____ Supplied material

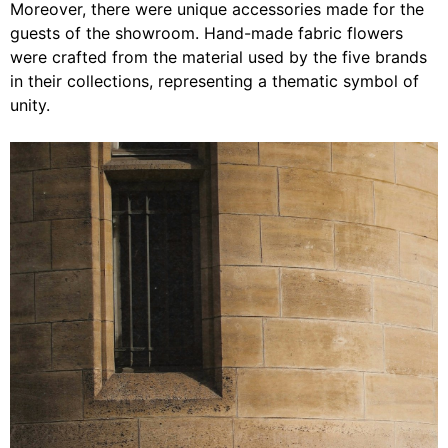
Moreover, there were unique accessories made for the
guests of the showroom. Hand-made fabric flowers
were crafted from the material used by the five brands
in their collections, representing a thematic symbol of
unity.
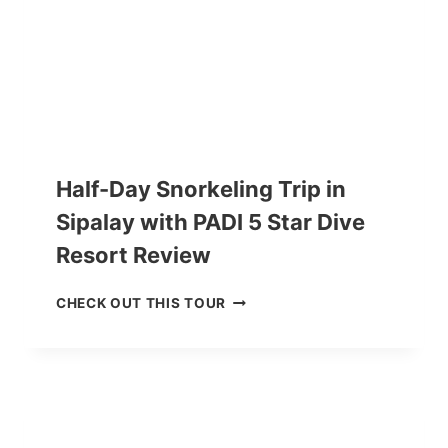
E
E
R
V
D
I
I
E
V
W
E
R
C
O
Half-Day Snorkeling Trip in
U
Sipalay with PADI 5 Star Dive
R
S
Resort Review
E
I
H
CHECK OUT THIS TOUR
N
A
N
L
E
F
G
-
R
D
O
A
S
Y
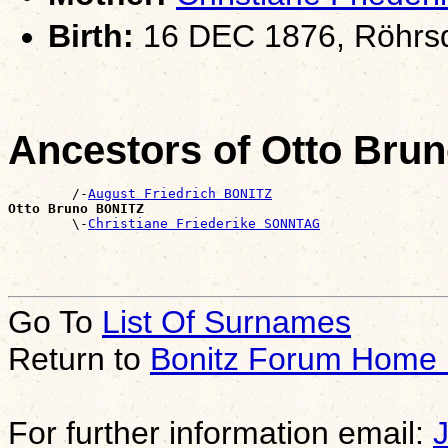
Birth:
16 DEC 1876, Röhrsd
Ancestors of Otto Bru
        /-
August Friedrich BONITZ
Otto Bruno BONITZ

        \-
Christiane Friederike SONNTAG
Go To
List Of Surnames
Return to
Bonitz Forum Home
For further information email:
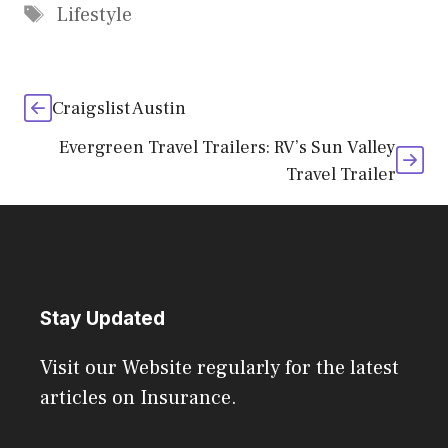
Tags
Lifestyle
Craigslist Austin
Evergreen Travel Trailers: RV’s Sun Valley
Travel Trailer
Stay Updated
Visit our Website regularly for the latest
articles on Insurance.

________

= Your task =
For this data, state how many lines include the word "Otto", with nothing added.

= Solved exercise =
2